**EXERCISE DETAILS:** Pictures aside, the data must be reproduced exactly.

**Stored data entries:**
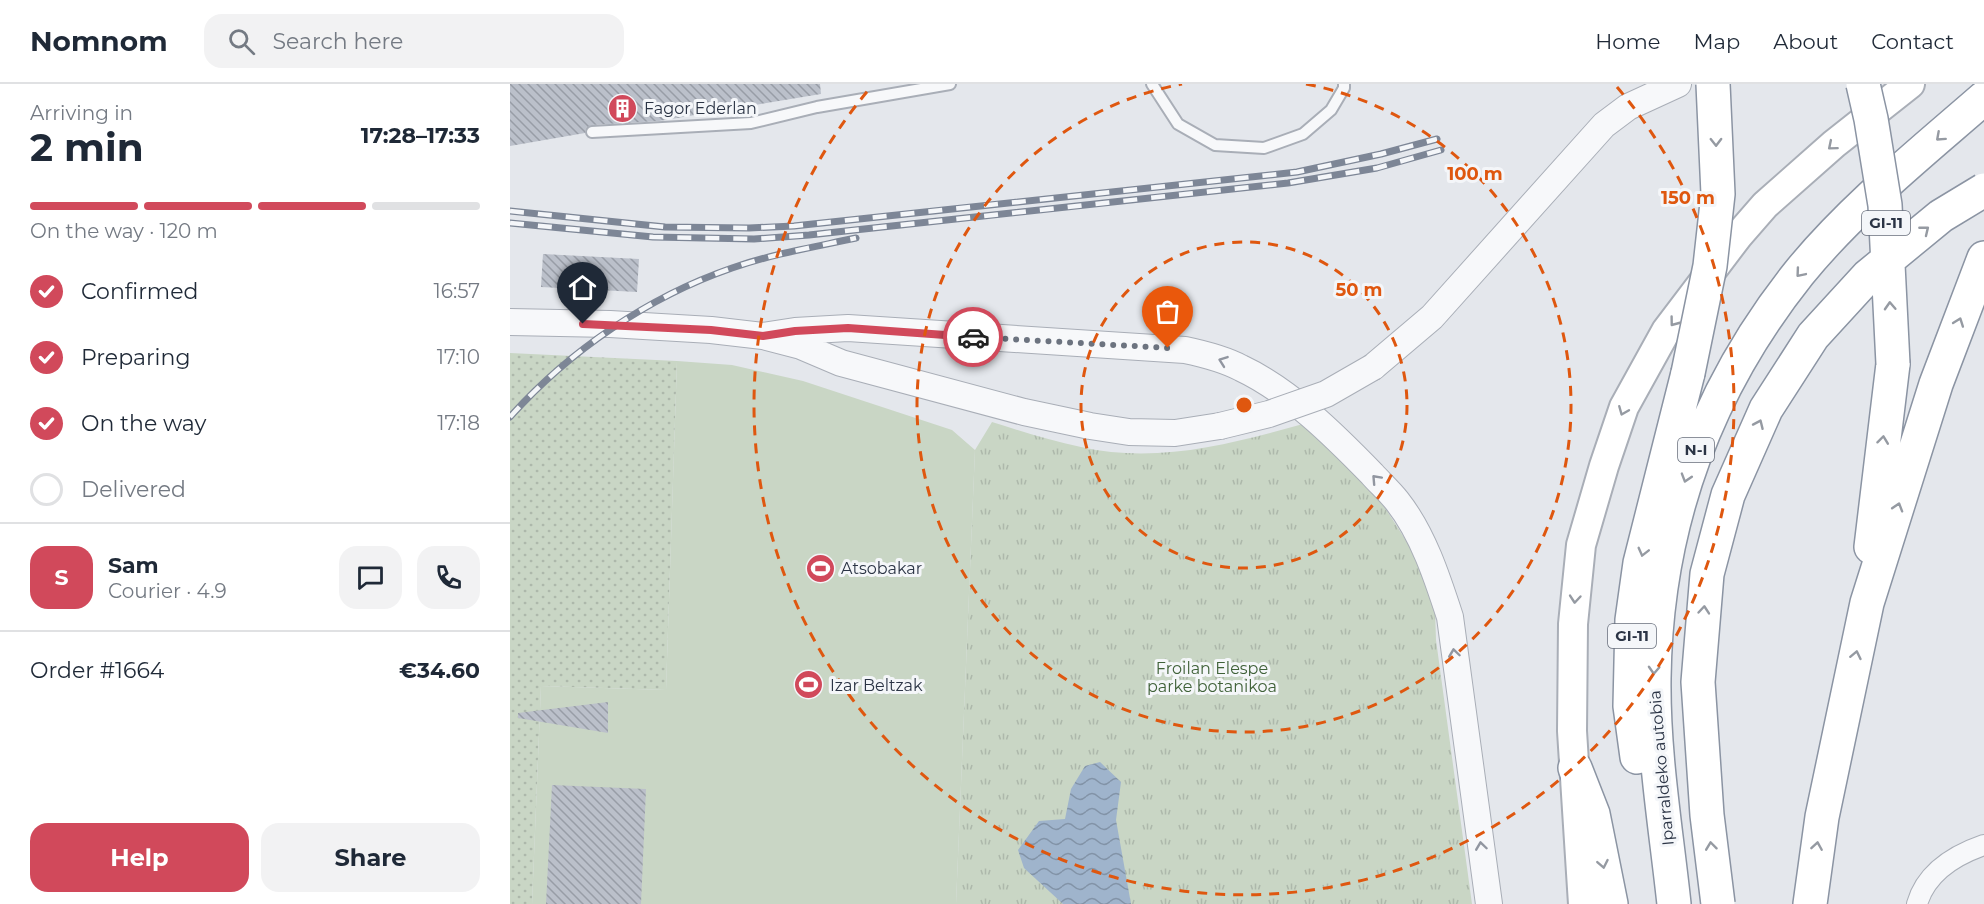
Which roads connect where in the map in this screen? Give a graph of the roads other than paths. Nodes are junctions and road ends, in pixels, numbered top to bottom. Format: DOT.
graph roads {
  1 [pos="950,84"];
  2 [pos="1152,84"];
  3 [pos="1344,84"];
  4 [pos="1678,84"];
  5 [pos="1713,84"];
  6 [pos="1863,84"];
  7 [pos="1910,84"];
  8 [pos="1984,98"];
  9 [pos="592,132"];
  10 [pos="1984,190"];
  11 [pos="1984,258"];
  12 [pos="510,322"];
  13 [pos="763,336"];
  14 [pos="510,337"];
  15 [pos="841,363"];
  16 [pos="1867,603"];
  17 [pos="1575,768"];
  18 [pos="1984,845"];
  19 [pos="1489,904"];
  20 [pos="1583,904"];
  21 [pos="1611,904"];
  22 [pos="1659,904"];
  23 [pos="1674,904"];
  24 [pos="1719,904"];
  25 [pos="1810,904"];
  26 [pos="1917,904"];
  1 -- 9 [label="lane"];
  2 -- 3 [label="lane"];
  4 -- 15 [label="street, bridge"];
  5 -- 22 [label="highway, GI-11, one-way, bridge"];
  16 -- 6 [label="highway, GI-11, one-way, bridge"];
  7 -- 17 [label="main road, one-way"];
  8 -- 23 [label="highway, Iparraldeko autobia / N-I, one-way"];
  24 -- 10 [label="highway, one-way, bridge"];
  16 -- 11 [label="highway, one-way"];
  12 -- 13 [label="street"];
  13 -- 15 [label="street"];
  19 -- 13 [label="street, one-way"];
  14 -- 15 [label="street"];
  25 -- 16 [label="highway, GI-11, one-way"];
  17 -- 20 [label="main road"];
  17 -- 21 [label="highway, one-way"];
  18 -- 26 [label="street"];
}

**SOLUTION:**
Which roads connect where in the map in this screen? Give a graph of the roads other than paths. Nodes are junctions and road ends, in pixels, numbered top to bottom. Format: DOT.
graph roads {
  1 [pos="950,84"];
  2 [pos="1152,84"];
  3 [pos="1344,84"];
  4 [pos="1678,84"];
  5 [pos="1713,84"];
  6 [pos="1863,84"];
  7 [pos="1910,84"];
  8 [pos="1984,98"];
  9 [pos="592,132"];
  10 [pos="1984,190"];
  11 [pos="1984,258"];
  12 [pos="510,322"];
  13 [pos="763,336"];
  14 [pos="510,337"];
  15 [pos="841,363"];
  16 [pos="1867,603"];
  17 [pos="1575,768"];
  18 [pos="1984,845"];
  19 [pos="1489,904"];
  20 [pos="1583,904"];
  21 [pos="1611,904"];
  22 [pos="1659,904"];
  23 [pos="1674,904"];
  24 [pos="1719,904"];
  25 [pos="1810,904"];
  26 [pos="1917,904"];
  1 -- 9 [label="lane"];
  2 -- 3 [label="lane"];
  4 -- 15 [label="street, bridge"];
  5 -- 22 [label="highway, GI-11, one-way, bridge"];
  16 -- 6 [label="highway, GI-11, one-way, bridge"];
  7 -- 17 [label="main road, one-way"];
  8 -- 23 [label="highway, Iparraldeko autobia / N-I, one-way"];
  24 -- 10 [label="highway, one-way, bridge"];
  16 -- 11 [label="highway, one-way"];
  12 -- 13 [label="street"];
  13 -- 15 [label="street"];
  19 -- 13 [label="street, one-way"];
  14 -- 15 [label="street"];
  25 -- 16 [label="highway, GI-11, one-way"];
  17 -- 20 [label="main road"];
  17 -- 21 [label="highway, one-way"];
  18 -- 26 [label="street"];
}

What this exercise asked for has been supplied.